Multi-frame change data
____________
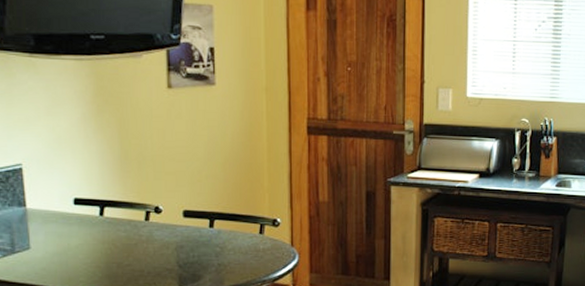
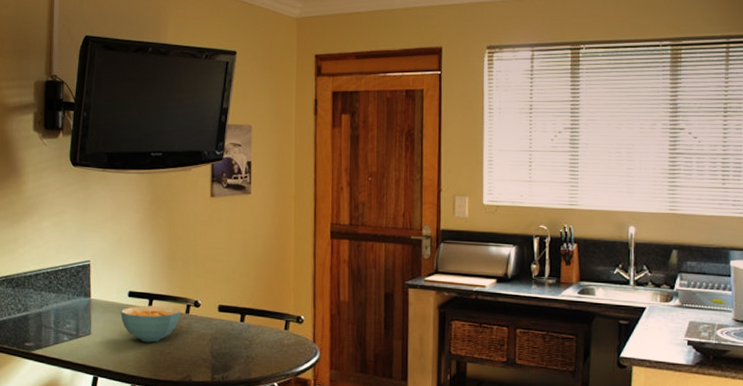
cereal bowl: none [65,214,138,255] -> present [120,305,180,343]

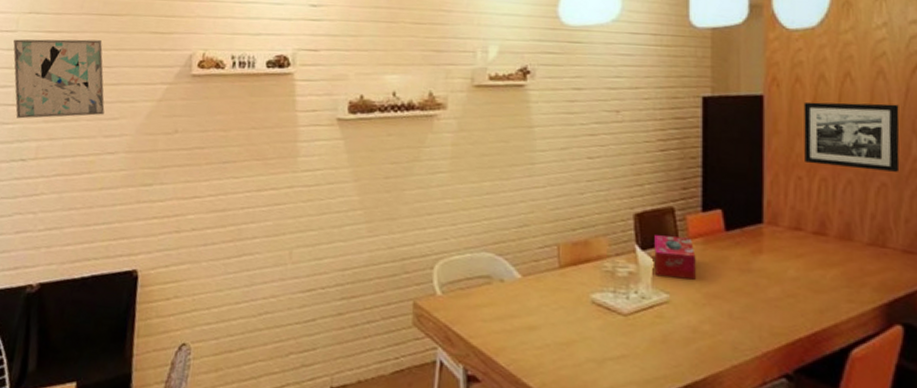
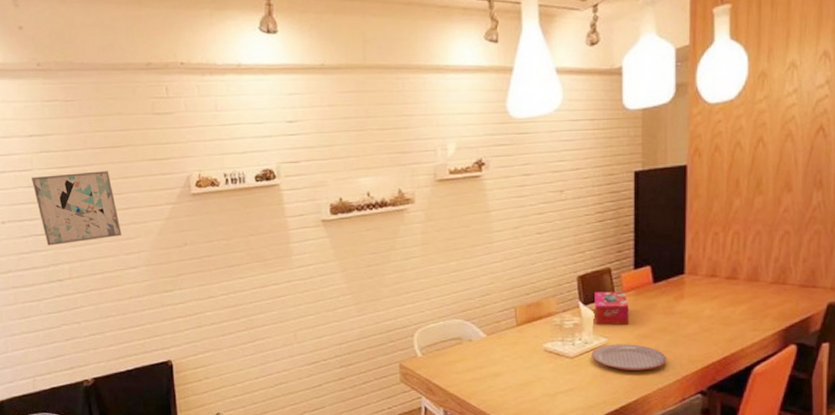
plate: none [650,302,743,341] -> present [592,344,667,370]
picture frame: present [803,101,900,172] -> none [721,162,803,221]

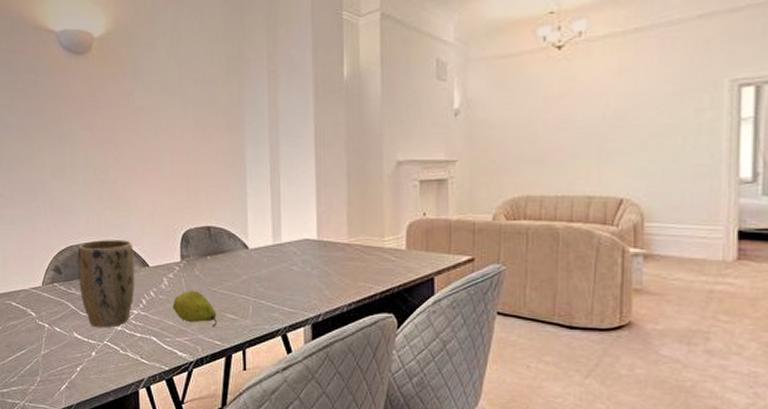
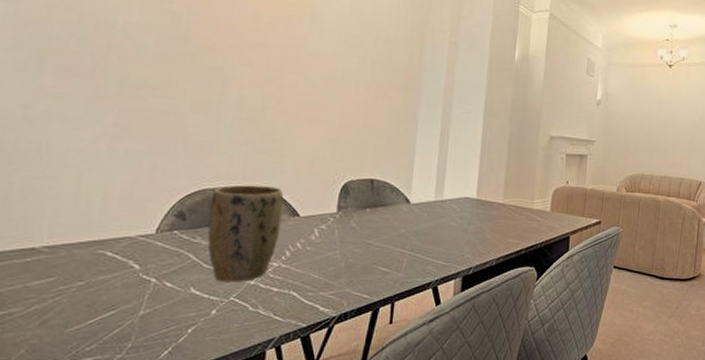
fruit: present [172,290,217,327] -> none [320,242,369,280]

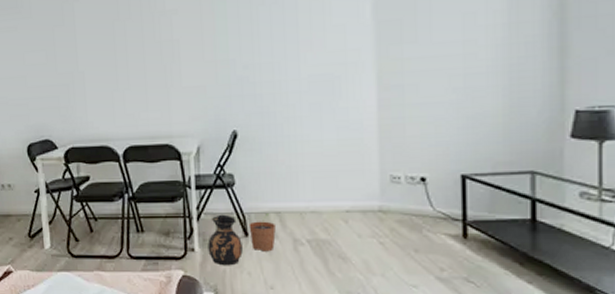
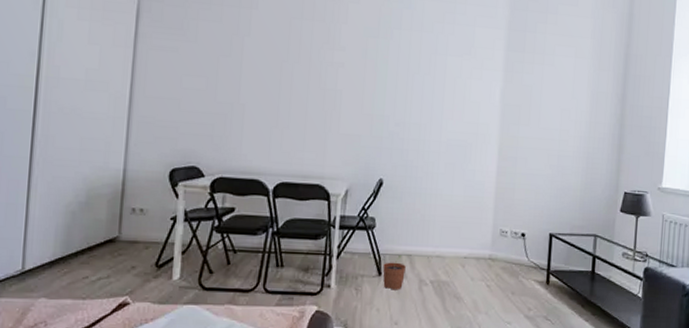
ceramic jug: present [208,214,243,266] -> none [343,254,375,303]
____________
* **Try it**
Restate each record from above word for word, excluding any picture it holds.

* **Completed exercise**
cereal bowl: none [65,214,138,255] -> present [120,305,180,343]

plate: none [650,302,743,341] -> present [592,344,667,370]
picture frame: present [803,101,900,172] -> none [721,162,803,221]

fruit: present [172,290,217,327] -> none [320,242,369,280]

ceramic jug: present [208,214,243,266] -> none [343,254,375,303]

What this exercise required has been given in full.